> _To-do item_: In your copy, leave out the pictures and repeat every record exactly.

> _Exercise data_:

########################################

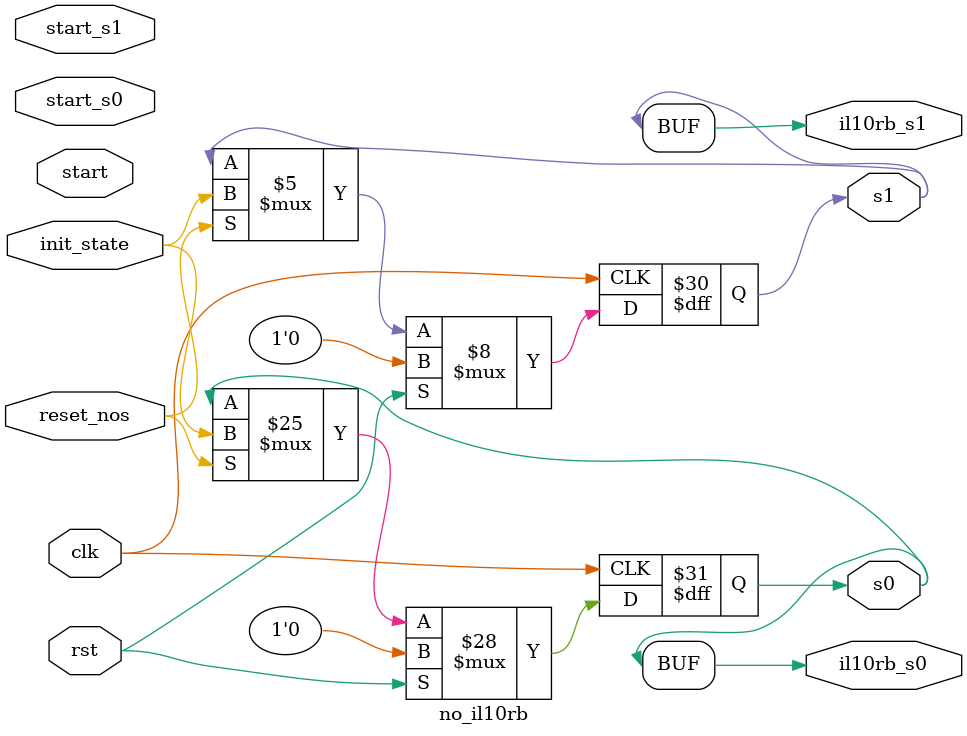
<source format=v>

module no_il10rb
(
  input clk,
  input start,
  input rst,
  input reset_nos,
  input start_s0,
  input start_s1,
  input init_state,
  output reg [1-1:0] s0,
  output reg [1-1:0] s1,
  output [1-1:0] il10rb_s0,
  output [1-1:0] il10rb_s1
);

  reg pass;

  always @(posedge clk) begin
    if(rst) begin
      s0 <= 1'd0;
      pass <= 1'b0;
    end else begin
      if(reset_nos) begin
        s0 <= init_state;
        pass <= 1;
      end else begin
        if(start_s0) begin
          if(pass) begin
            s0 <=  s0 ;
            pass <= 0;
          end else begin
            pass <= 1;
          end
        end 
      end
    end
  end


  always @(posedge clk) begin
    if(rst) begin
      s1 <= 1'd0;
    end else begin
      if(reset_nos) begin
        s1 <= init_state;
      end else begin
        if(start_s1) begin
          s1 <=  s1 ;
        end 
      end
    end
  end

  assign il10rb_s0 = s0;
  assign il10rb_s1 = s1;

endmodule

</source>
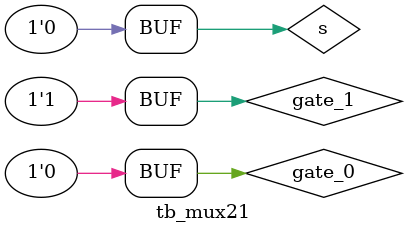
<source format=v>
`timescale 1ns/1ns
module tb_mux21();
  reg gate_0, gate_1, s;
  wire out;
  initial begin
    gate_0 = 1;
    gate_1 = 0;
    s = 1;
    #40;
    s = 0;
    #40;
    gate_0 = 0;
    gate_1 = 1;
    s = 1;
    #40;
    s = 0;
  end
  MUX2_1 ins1(
            .gate_0(gate_0),
            .gate_1(gate_1),
            .s(s),
            .out(out)
        );
endmodule
  

</source>
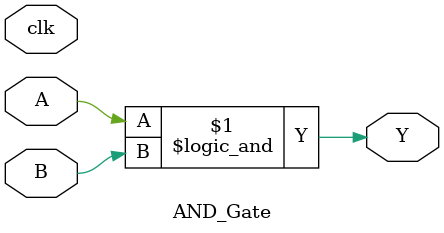
<source format=sv>
module AND_Gate(
  input A,
  input B,
  output Y,
  input clk);
  assign Y = A&&B; 
endmodule

</source>
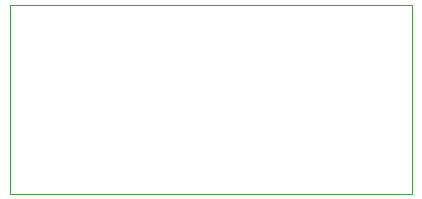
<source format=gbr>
%TF.GenerationSoftware,KiCad,Pcbnew,(5.1.10)-1*%
%TF.CreationDate,2023-03-17T19:12:09+01:00*%
%TF.ProjectId,FH40T_lithium_pcb,46483430-545f-46c6-9974-6869756d5f70,rev?*%
%TF.SameCoordinates,Original*%
%TF.FileFunction,Profile,NP*%
%FSLAX46Y46*%
G04 Gerber Fmt 4.6, Leading zero omitted, Abs format (unit mm)*
G04 Created by KiCad (PCBNEW (5.1.10)-1) date 2023-03-17 19:12:09*
%MOMM*%
%LPD*%
G01*
G04 APERTURE LIST*
%TA.AperFunction,Profile*%
%ADD10C,0.050000*%
%TD*%
G04 APERTURE END LIST*
D10*
X0Y16000000D02*
X0Y0D01*
X34000000Y16000000D02*
X0Y16000000D01*
X34000000Y0D02*
X34000000Y16000000D01*
X0Y0D02*
X34000000Y0D01*
M02*

</source>
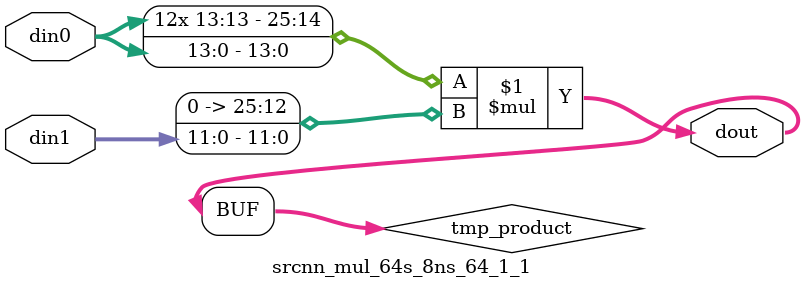
<source format=v>

`timescale 1 ns / 1 ps

  module srcnn_mul_64s_8ns_64_1_1(din0, din1, dout);
parameter ID = 1;
parameter NUM_STAGE = 0;
parameter din0_WIDTH = 14;
parameter din1_WIDTH = 12;
parameter dout_WIDTH = 26;

input [din0_WIDTH - 1 : 0] din0; 
input [din1_WIDTH - 1 : 0] din1; 
output [dout_WIDTH - 1 : 0] dout;

wire signed [dout_WIDTH - 1 : 0] tmp_product;












assign tmp_product = $signed(din0) * $signed({1'b0, din1});









assign dout = tmp_product;







endmodule

</source>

########################################

> _Worked solution_:
<source format=v>

module no_il10rb
(
  input clk,
  input start,
  input rst,
  input reset_nos,
  input start_s0,
  input start_s1,
  input init_state,
  output reg [1-1:0] s0,
  output reg [1-1:0] s1,
  output [1-1:0] il10rb_s0,
  output [1-1:0] il10rb_s1
);

  reg pass;

  always @(posedge clk) begin
    if(rst) begin
      s0 <= 1'd0;
      pass <= 1'b0;
    end else begin
      if(reset_nos) begin
        s0 <= init_state;
        pass <= 1;
      end else begin
        if(start_s0) begin
          if(pass) begin
            s0 <=  s0 ;
            pass <= 0;
          end else begin
            pass <= 1;
          end
        end 
      end
    end
  end


  always @(posedge clk) begin
    if(rst) begin
      s1 <= 1'd0;
    end else begin
      if(reset_nos) begin
        s1 <= init_state;
      end else begin
        if(start_s1) begin
          s1 <=  s1 ;
        end 
      end
    end
  end

  assign il10rb_s0 = s0;
  assign il10rb_s1 = s1;

endmodule

</source>
<source format=v>
`timescale 1ns/1ns
module tb_mux21();
  reg gate_0, gate_1, s;
  wire out;
  initial begin
    gate_0 = 1;
    gate_1 = 0;
    s = 1;
    #40;
    s = 0;
    #40;
    gate_0 = 0;
    gate_1 = 1;
    s = 1;
    #40;
    s = 0;
  end
  MUX2_1 ins1(
            .gate_0(gate_0),
            .gate_1(gate_1),
            .s(s),
            .out(out)
        );
endmodule
  

</source>
<source format=sv>
module AND_Gate(
  input A,
  input B,
  output Y,
  input clk);
  assign Y = A&&B; 
endmodule

</source>
<source format=gbr>
%TF.GenerationSoftware,KiCad,Pcbnew,(5.1.10)-1*%
%TF.CreationDate,2023-03-17T19:12:09+01:00*%
%TF.ProjectId,FH40T_lithium_pcb,46483430-545f-46c6-9974-6869756d5f70,rev?*%
%TF.SameCoordinates,Original*%
%TF.FileFunction,Profile,NP*%
%FSLAX46Y46*%
G04 Gerber Fmt 4.6, Leading zero omitted, Abs format (unit mm)*
G04 Created by KiCad (PCBNEW (5.1.10)-1) date 2023-03-17 19:12:09*
%MOMM*%
%LPD*%
G01*
G04 APERTURE LIST*
%TA.AperFunction,Profile*%
%ADD10C,0.050000*%
%TD*%
G04 APERTURE END LIST*
D10*
X0Y16000000D02*
X0Y0D01*
X34000000Y16000000D02*
X0Y16000000D01*
X34000000Y0D02*
X34000000Y16000000D01*
X0Y0D02*
X34000000Y0D01*
M02*

</source>
<source format=v>

`timescale 1 ns / 1 ps

  module srcnn_mul_64s_8ns_64_1_1(din0, din1, dout);
parameter ID = 1;
parameter NUM_STAGE = 0;
parameter din0_WIDTH = 14;
parameter din1_WIDTH = 12;
parameter dout_WIDTH = 26;

input [din0_WIDTH - 1 : 0] din0; 
input [din1_WIDTH - 1 : 0] din1; 
output [dout_WIDTH - 1 : 0] dout;

wire signed [dout_WIDTH - 1 : 0] tmp_product;












assign tmp_product = $signed(din0) * $signed({1'b0, din1});









assign dout = tmp_product;







endmodule

</source>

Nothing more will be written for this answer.